REQUIRED ACTION -> Write out each line of the records that has "enlaces" in it.

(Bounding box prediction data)
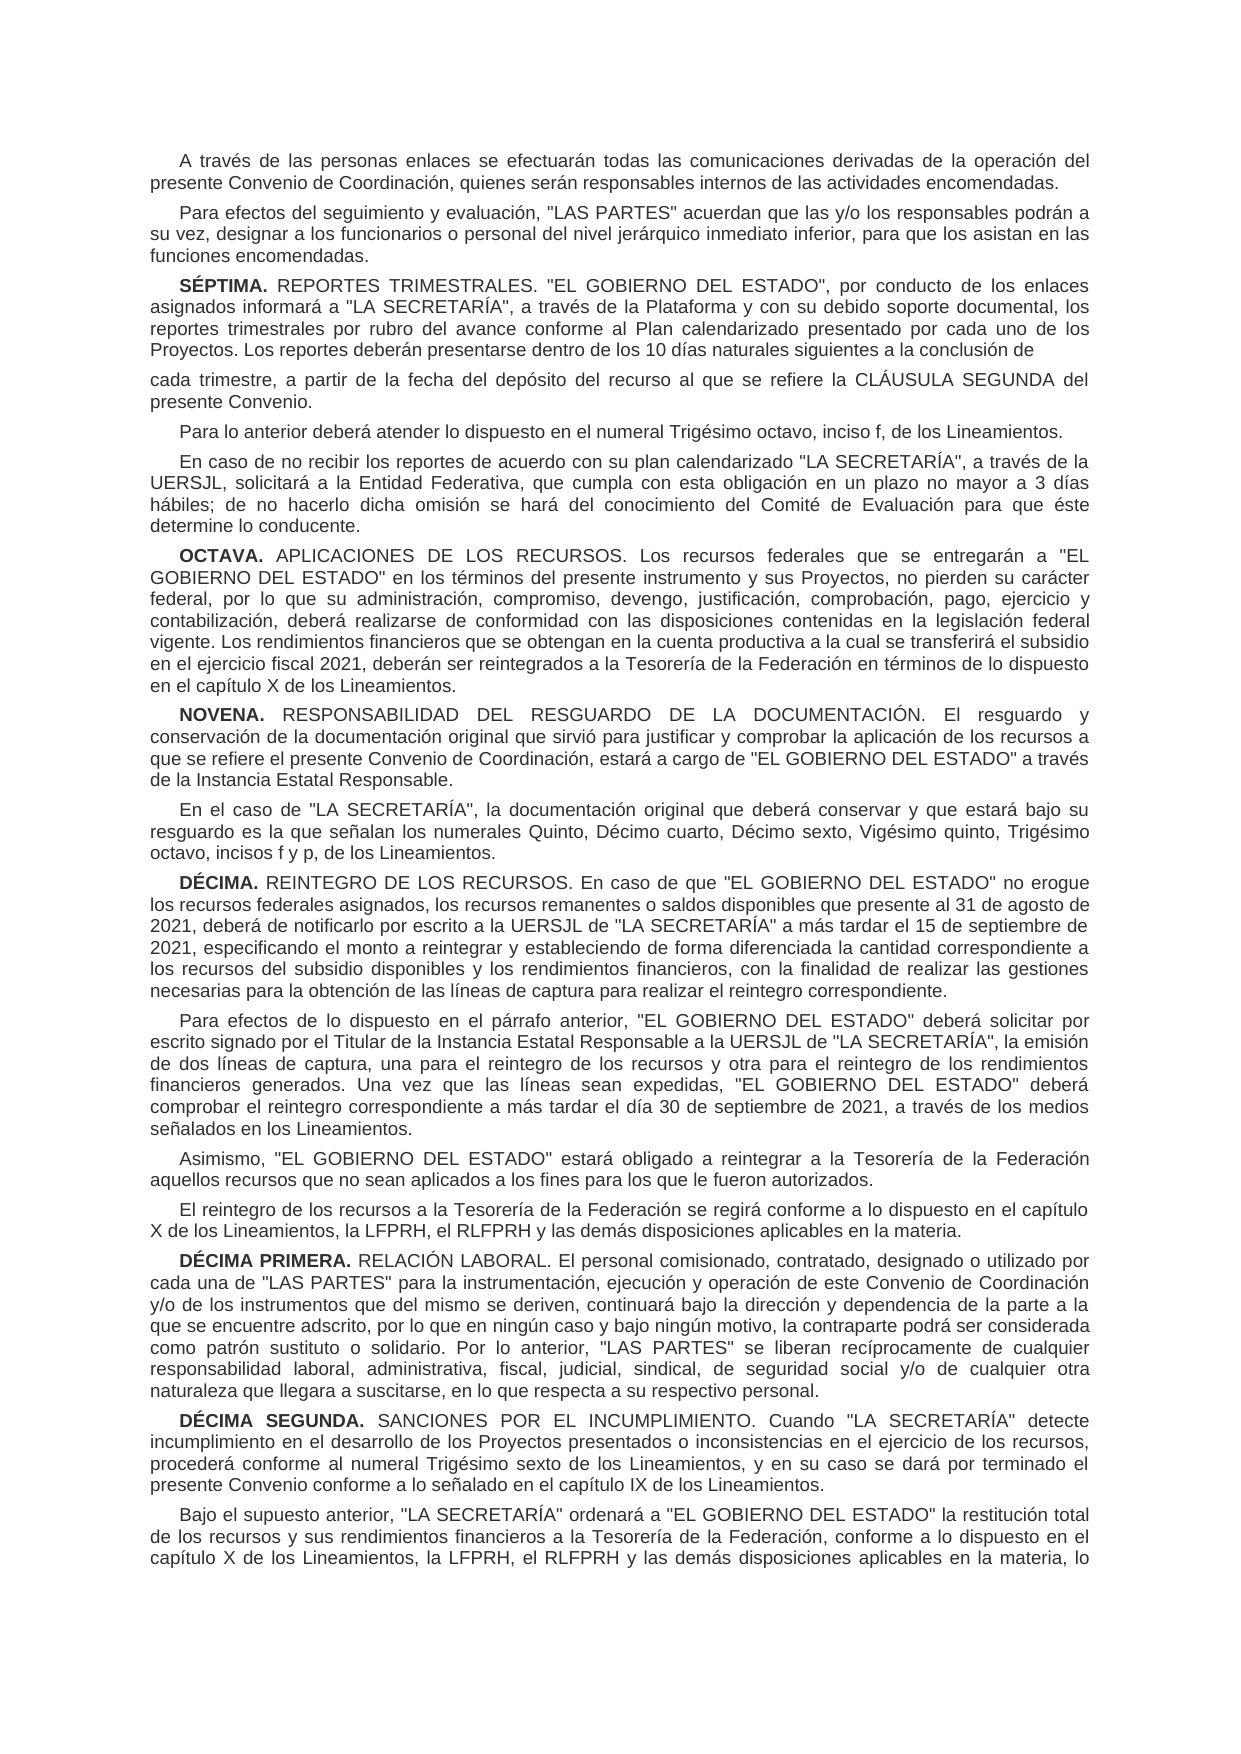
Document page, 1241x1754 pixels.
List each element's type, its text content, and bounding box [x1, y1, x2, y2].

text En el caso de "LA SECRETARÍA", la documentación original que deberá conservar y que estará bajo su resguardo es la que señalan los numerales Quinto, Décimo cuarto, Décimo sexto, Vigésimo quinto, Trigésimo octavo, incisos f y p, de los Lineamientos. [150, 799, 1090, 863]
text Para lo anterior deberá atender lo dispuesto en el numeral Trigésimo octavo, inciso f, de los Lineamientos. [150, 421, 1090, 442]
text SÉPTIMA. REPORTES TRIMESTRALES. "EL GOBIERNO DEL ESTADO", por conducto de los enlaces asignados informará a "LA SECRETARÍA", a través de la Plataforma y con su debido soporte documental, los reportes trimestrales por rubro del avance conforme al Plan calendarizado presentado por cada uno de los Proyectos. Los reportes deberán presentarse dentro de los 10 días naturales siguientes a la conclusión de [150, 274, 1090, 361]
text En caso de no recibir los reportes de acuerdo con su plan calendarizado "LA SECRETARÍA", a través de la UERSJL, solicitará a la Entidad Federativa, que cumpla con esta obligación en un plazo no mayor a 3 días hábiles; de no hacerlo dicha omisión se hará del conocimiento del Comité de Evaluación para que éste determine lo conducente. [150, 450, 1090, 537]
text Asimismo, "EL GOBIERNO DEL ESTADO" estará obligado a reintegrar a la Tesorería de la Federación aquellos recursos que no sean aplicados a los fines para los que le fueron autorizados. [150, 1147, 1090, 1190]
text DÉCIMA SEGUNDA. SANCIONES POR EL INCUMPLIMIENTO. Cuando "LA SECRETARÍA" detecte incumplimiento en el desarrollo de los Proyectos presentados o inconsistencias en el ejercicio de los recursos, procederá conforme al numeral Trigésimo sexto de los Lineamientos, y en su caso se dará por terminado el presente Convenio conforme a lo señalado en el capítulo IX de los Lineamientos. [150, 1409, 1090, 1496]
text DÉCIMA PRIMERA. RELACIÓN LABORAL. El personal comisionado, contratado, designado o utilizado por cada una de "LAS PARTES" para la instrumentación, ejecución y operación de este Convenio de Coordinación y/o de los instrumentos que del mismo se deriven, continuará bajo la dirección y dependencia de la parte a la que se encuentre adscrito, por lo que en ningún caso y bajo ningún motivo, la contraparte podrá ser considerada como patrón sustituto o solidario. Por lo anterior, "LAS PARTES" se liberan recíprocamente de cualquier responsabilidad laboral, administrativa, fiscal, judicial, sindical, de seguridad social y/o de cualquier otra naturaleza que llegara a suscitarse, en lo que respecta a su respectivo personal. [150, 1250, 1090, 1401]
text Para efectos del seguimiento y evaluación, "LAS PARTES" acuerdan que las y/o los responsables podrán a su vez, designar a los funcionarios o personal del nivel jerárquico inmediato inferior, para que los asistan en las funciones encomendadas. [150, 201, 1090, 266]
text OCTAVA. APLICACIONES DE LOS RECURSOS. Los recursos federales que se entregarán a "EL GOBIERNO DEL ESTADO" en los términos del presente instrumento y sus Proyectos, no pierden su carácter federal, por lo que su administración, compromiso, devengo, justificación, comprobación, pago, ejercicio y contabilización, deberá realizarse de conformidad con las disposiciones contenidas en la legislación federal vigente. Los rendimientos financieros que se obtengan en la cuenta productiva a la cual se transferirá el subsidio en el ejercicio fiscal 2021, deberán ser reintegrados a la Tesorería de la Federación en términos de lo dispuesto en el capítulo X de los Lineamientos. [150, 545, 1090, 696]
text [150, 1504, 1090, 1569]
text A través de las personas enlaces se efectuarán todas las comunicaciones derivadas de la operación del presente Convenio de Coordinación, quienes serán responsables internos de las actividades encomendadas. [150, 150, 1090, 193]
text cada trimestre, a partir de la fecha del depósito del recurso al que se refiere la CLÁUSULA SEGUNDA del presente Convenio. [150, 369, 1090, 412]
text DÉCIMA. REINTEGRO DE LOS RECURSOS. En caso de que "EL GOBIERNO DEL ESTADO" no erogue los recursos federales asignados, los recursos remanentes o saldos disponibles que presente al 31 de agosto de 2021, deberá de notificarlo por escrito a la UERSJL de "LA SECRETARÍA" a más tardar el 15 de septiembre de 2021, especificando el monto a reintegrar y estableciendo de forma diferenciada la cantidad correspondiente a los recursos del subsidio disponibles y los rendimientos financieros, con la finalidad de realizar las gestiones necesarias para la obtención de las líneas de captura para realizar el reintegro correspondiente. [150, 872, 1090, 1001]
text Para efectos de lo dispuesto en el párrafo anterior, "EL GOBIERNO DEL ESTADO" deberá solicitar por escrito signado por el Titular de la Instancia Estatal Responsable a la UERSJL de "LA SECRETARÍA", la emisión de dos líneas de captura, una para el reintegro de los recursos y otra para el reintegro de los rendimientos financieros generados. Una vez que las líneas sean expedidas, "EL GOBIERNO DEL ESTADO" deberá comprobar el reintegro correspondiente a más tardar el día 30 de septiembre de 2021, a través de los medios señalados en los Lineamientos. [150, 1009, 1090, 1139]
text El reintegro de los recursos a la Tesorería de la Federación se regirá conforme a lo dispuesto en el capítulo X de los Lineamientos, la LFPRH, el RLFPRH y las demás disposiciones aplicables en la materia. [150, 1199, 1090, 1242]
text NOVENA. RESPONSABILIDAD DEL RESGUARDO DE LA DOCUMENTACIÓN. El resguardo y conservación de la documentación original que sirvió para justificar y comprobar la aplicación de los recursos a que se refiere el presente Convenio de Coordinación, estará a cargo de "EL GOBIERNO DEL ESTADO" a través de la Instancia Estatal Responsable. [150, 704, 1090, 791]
...
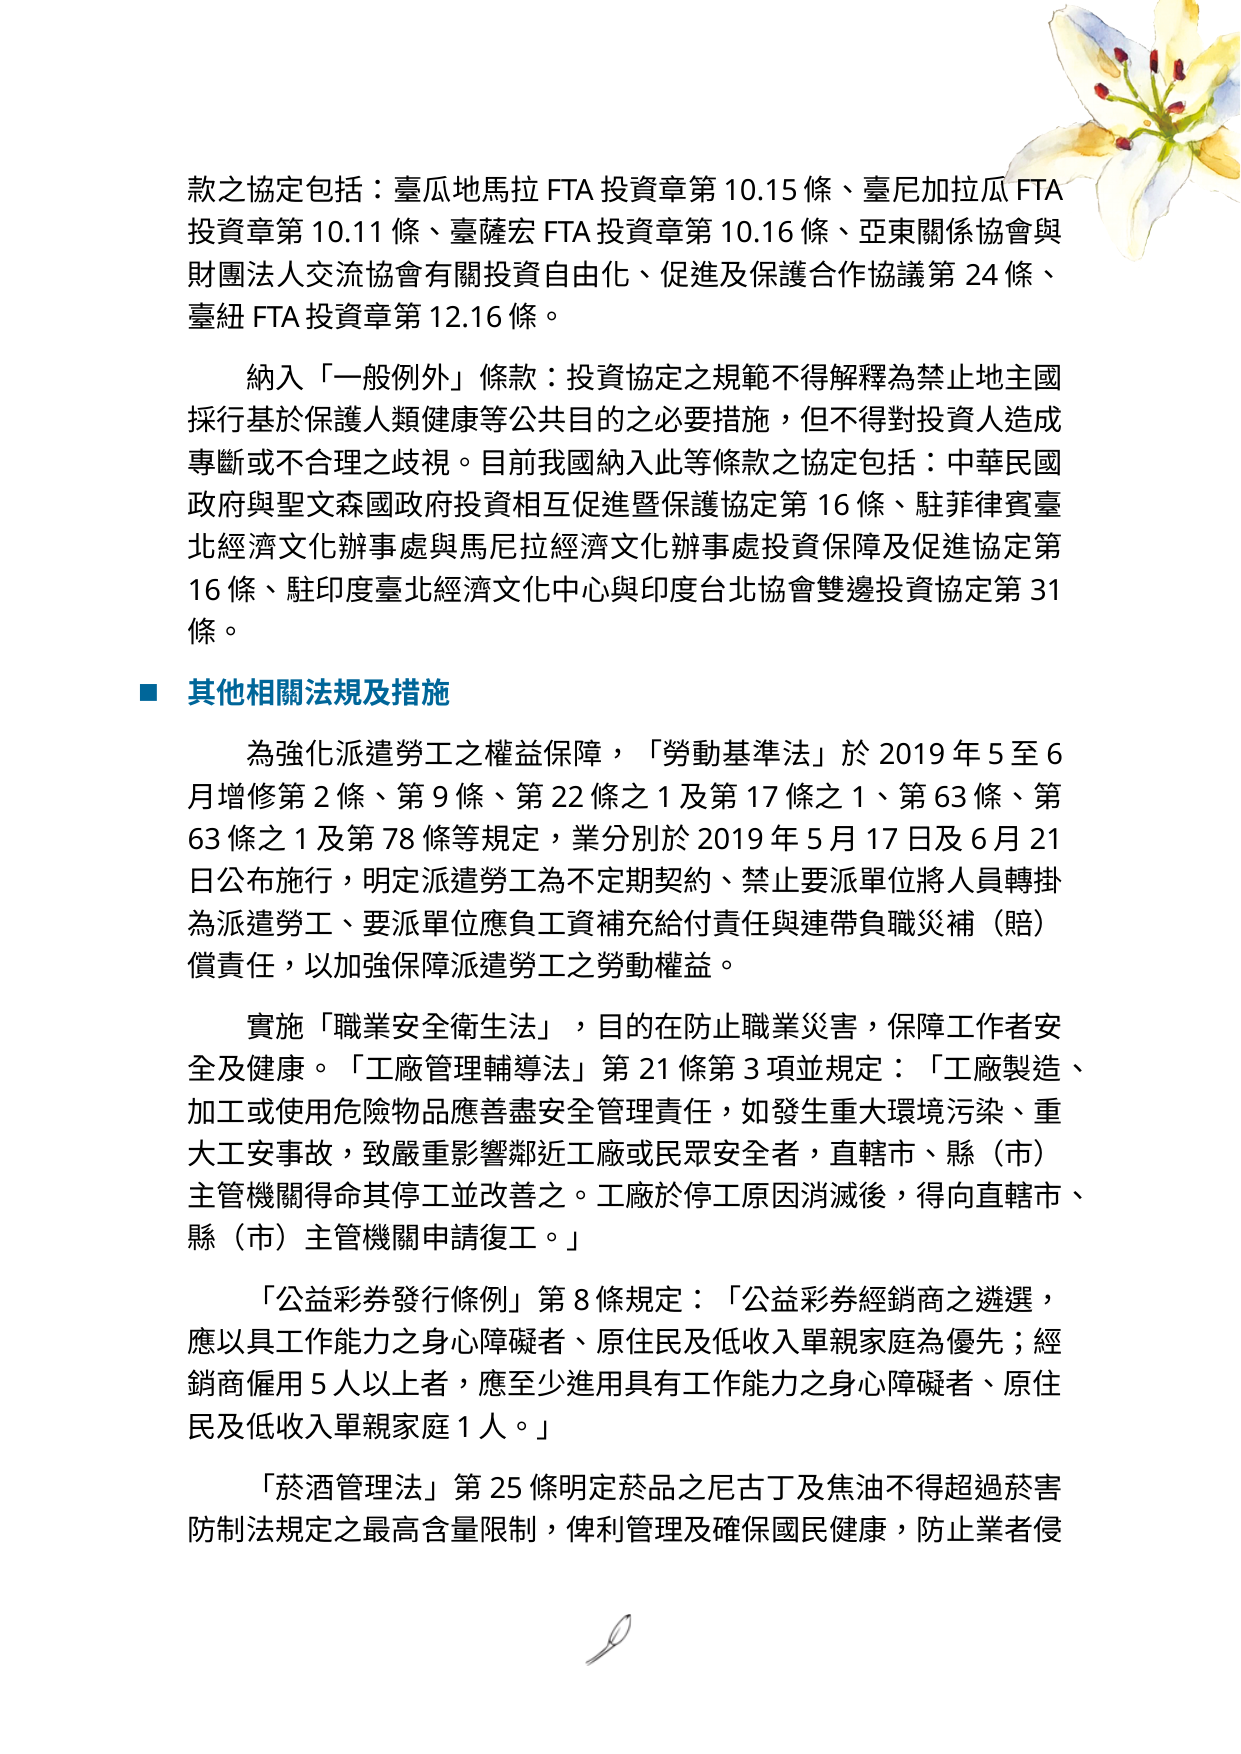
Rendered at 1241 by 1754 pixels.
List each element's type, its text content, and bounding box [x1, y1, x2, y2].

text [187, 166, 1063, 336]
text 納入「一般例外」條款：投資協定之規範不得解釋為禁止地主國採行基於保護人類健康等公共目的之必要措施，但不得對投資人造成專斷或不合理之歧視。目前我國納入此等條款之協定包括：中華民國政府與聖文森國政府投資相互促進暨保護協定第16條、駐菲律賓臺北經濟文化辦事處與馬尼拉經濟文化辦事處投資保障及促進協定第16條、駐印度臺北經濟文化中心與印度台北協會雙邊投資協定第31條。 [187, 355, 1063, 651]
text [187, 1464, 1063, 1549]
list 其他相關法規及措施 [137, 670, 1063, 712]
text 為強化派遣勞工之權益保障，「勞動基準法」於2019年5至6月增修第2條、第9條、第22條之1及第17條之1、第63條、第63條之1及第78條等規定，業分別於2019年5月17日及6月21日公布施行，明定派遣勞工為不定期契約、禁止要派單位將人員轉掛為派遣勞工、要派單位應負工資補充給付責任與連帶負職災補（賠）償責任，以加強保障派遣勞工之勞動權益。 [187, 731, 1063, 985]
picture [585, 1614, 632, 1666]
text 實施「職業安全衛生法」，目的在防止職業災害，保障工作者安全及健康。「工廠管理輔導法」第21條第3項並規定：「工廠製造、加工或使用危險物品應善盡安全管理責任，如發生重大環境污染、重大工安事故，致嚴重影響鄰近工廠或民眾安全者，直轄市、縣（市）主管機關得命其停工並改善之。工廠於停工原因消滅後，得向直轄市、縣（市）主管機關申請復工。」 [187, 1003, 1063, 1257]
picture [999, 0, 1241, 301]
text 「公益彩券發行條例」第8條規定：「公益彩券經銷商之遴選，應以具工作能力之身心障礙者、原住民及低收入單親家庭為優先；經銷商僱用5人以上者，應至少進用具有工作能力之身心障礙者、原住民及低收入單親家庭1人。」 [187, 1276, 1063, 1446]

RESULT FOR THIS EXERCISE ->
text SÉPTIMA. REPORTES TRIMESTRALES. "EL GOBIERNO DEL ESTADO", por conducto de los enlaces asignados informará a "LA SECRETARÍA", a través de la Plataforma y con su debido soporte documental, los reportes trimestrales por rubro del avance conforme al Plan calendarizado presentado por cada uno de los Proyectos. Los reportes deberán presentarse dentro de los 10 días naturales siguientes a la conclusión de [150, 274, 1090, 361]
text A través de las personas enlaces se efectuarán todas las comunicaciones derivadas de la operación del presente Convenio de Coordinación, quienes serán responsables internos de las actividades encomendadas. [150, 150, 1090, 193]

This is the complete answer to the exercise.